Management of HBP in the elderly needs individualization

November 23, 2015

In her presentation at the 2015 AHA Fall Conference, Nanette K. Wenger, MD, spoke about management of high blood pressure in the elderly. Wenger showed case studies to illustrate variations of blood pressure among elderly patients and how to manage them.

Management of high blood pressure in the elderly requires individualizing treatment based on a combination of clinical practice guidelines, patient preferences, and ultimately clinician judgment, according to Nanette K. Wenger, MD, professor of medicine (cardiology) emeritus at Emory University School of Medicine in Atlanta.

“There really is no template for the oldest old,” she said.

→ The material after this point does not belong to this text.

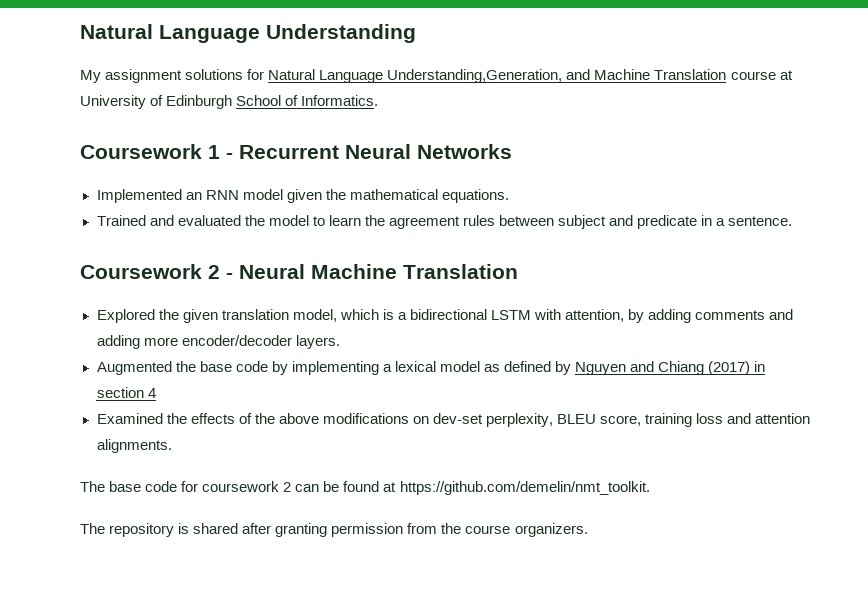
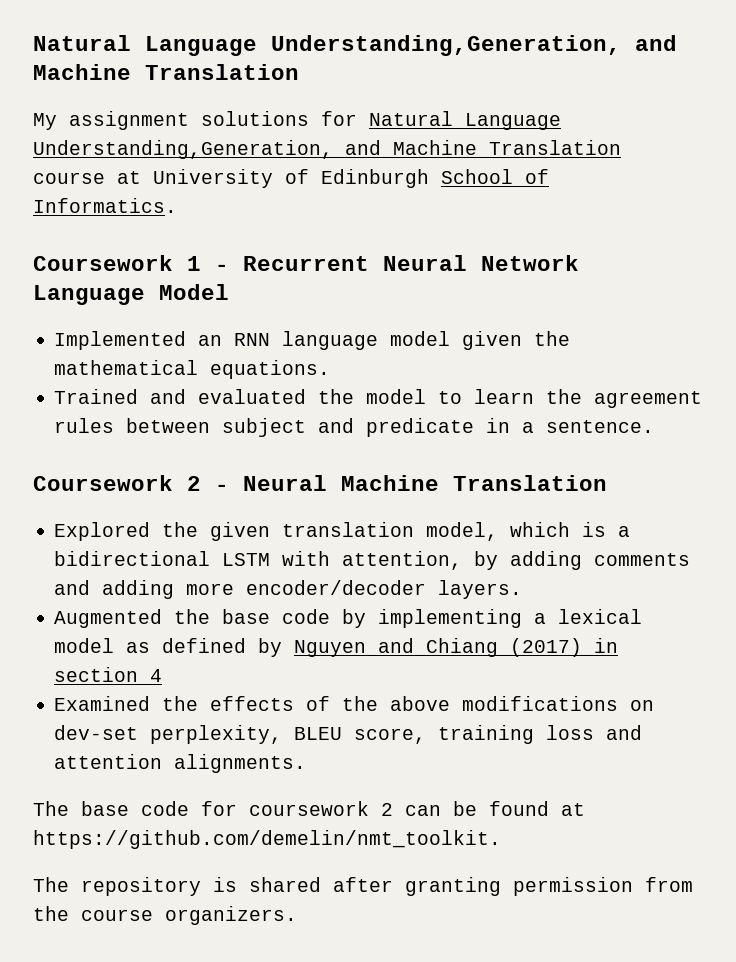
[80,24,416,43] Natural Language Understanding -> [33,35,677,56] [33,64,299,80] Natural Language Understanding,Generation, and Machine Translation
[417,144,512,159] Networks -> [481,255,579,271] [33,284,229,305] Network Language Model
(239, 195) none -> [282,331,379,350] language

During her presentation entitled “HTN Management in the Older Old: Is It Ever Too Late?” at the American Heart Association (AHA) meeting, Wenger used case studies to illustrate the variations among the elderly from the frail to the functional and “all the variables in the middle.”

She opened her talk discussing two patients, both white, 87-year-old men with blood pressure at 180/100 mmHg. One man was active and alert and played golf twice weekly, had diabetes controlled with metformin, and hypercholesterolemia controlled with a statin. The other man with the same elevated blood pressure had mild cognitive impairment and needed a walker, severe osteoarthritis, atrial fibrillation with no anticoagulation because of a fall risk, and prostate cancer not currently being treated.

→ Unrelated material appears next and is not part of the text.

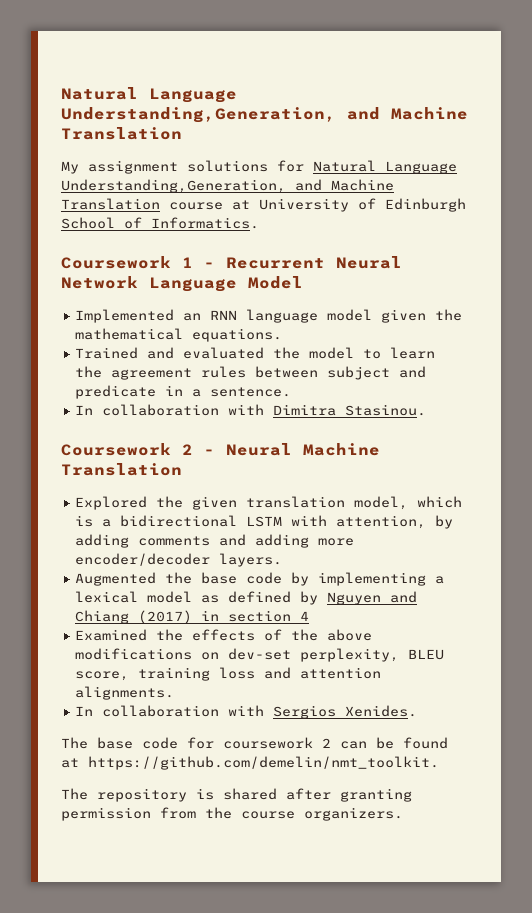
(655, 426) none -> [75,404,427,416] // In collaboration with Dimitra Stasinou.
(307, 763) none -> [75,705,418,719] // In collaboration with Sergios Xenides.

Given the variability among the elderly, Wenger emphasized the need to combine clinical guidelines with patient preferences and then use clinical judgment to manage each patient according to their needs.

Table 1 lists a number of clinical practice guidelines she described.

 

Science Advisory AHA/ACC/CDC (BP goal <140/<90/mm/Hg for most people
2014 Evidenced-Based Guideline for the Management of High Blood Pressure in Adults (JAMA 2014;311:507)Strong evidence to treat hypertensives aged 60 or older to BP goal <150/90 mm/Hg (JNC8)
ACCF/AHA Expert Consensus Documentation on Hypertension in the Elderly (for Patients >Age 80) (J Am Coll Cardiol 2011;57:2037)Lifestyle changes beneficial

 

Further guidance may be forthcoming from the Systolic Blood Pressure Intervention Trial (SPRINT), which is assessing the outcomes between reducing systolic BP <140 mmHG versus <120 mmHg and includes a subset analysis of the elderly.

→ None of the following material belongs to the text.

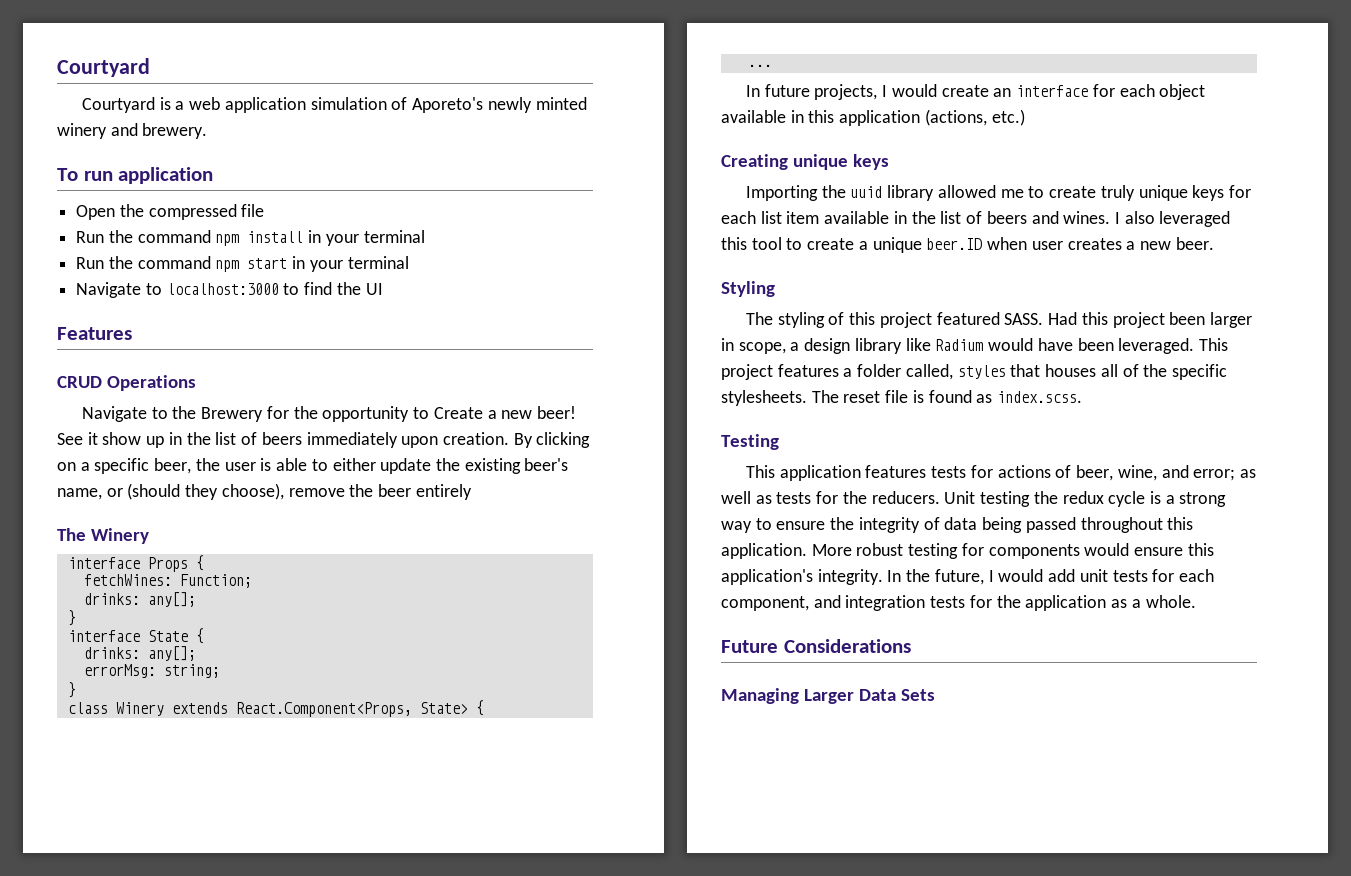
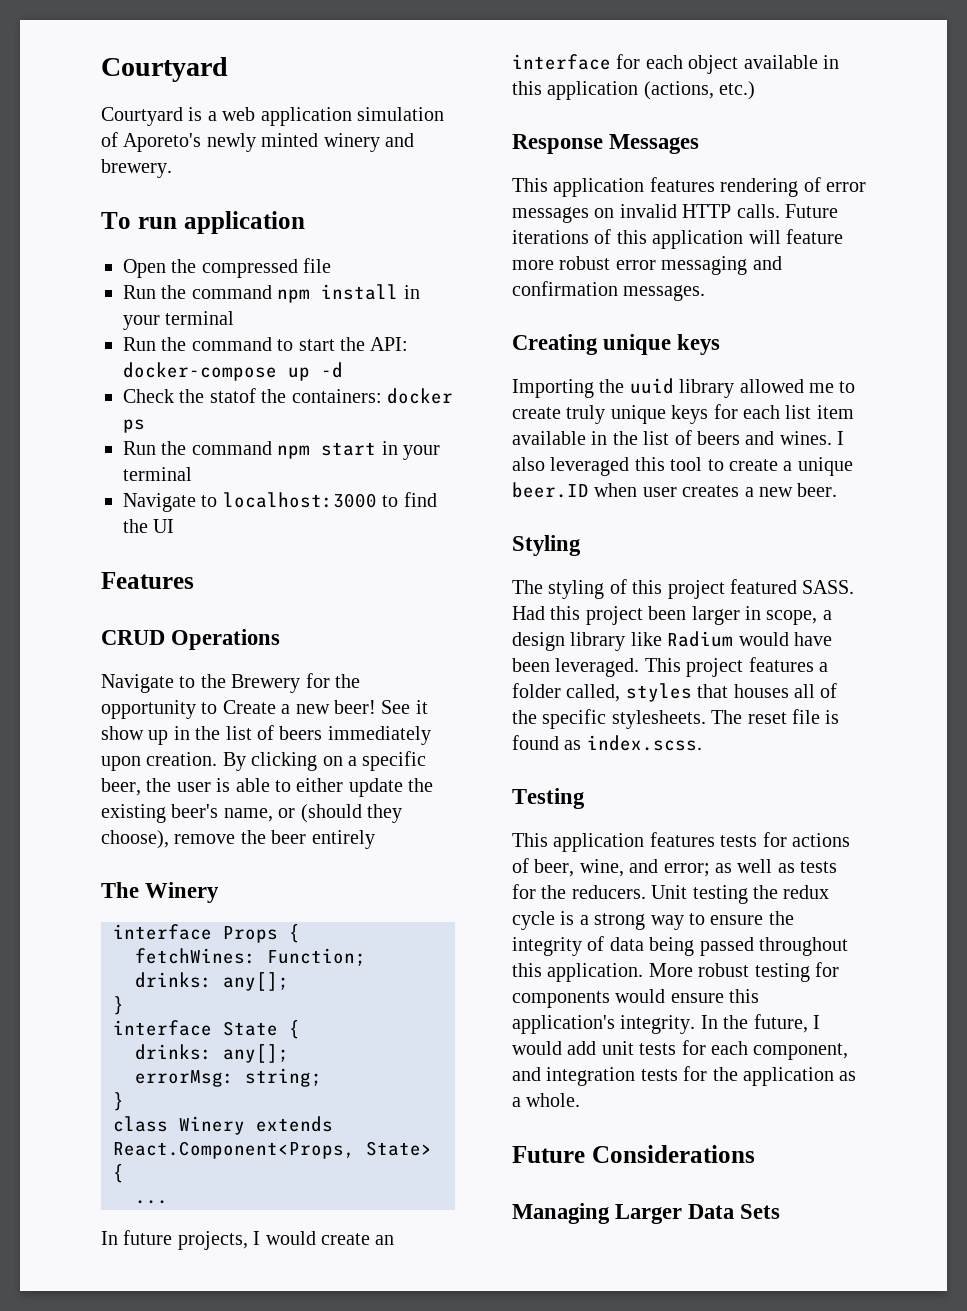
(425, 236) none -> [123,337,409,351] [123,362,343,381] [123,388,453,404] [123,419,145,433] // Run the command to start the API: docker-compose up -d // Check the statof the containers: docker ps
(1025, 117) none -> [512,134,700,154] [512,177,866,197] [512,204,838,223] [512,229,843,249] [512,256,782,275] [512,281,706,301] // Response Messages // This application features rendering of error messages on invalid HTTP calls. Future iterations of this application will feature more robust error messaging and confirmation messages.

Overall, Wenger stressed the need to include lifestyle modifications when managing hypertension in older old adults, as well as starting on low dose of pharmaceuticals and titrating slowly, while also considering the presence of comorbidities.

 

 

 

Commentary by William J. Kostis, PhD., MD, assistant professor of medicine, Rutgers Robert Wood Johnson Medical School, division of cardiovascular disease and hypertension at Rutgers

The issue of target blood pressure for elderly patients with hypertension is an important public health issue.  In determining a target blood pressure for a particular older individual, physicians should consider the following:

  • Individual variability−marked differences in health status exist among older individuals of the same age

  • With respect to pharmacotherapy, “start low, go slow”, with attention to adverse effects and tolerability

  • Frail patients may not tolerate pharmacotherapy

  • Pay attention to comorbidities, orthostatic effects, and changing clinical picture

  • Some (suboptimal) blood pressure lowering is better than none

  • Do not decrease (or increase) blood pressure medications only because of increasing age

  • Currently proposed targets are: blood pressure <140/90 mm Hg for most people aged less than 80 years and <150/90 mm Hg for those over 80 years and in good health

In SPRINT, among patients at high risk for cardiovascular events but without diabetes, a target systolic blood pressure of <120 mm Hg (rather than 140 mm Hg) was associated with a 35% lower cardiovascular event rate and 25% lower all-cause mortality.  SPRINT investigators have reported higher rates of hypotension, syncope, electrolyte abnormalities, and acute kidney injury among those in the intensive-treatment group.  SPRINT is continuing with respect to renal and CNS outcomes.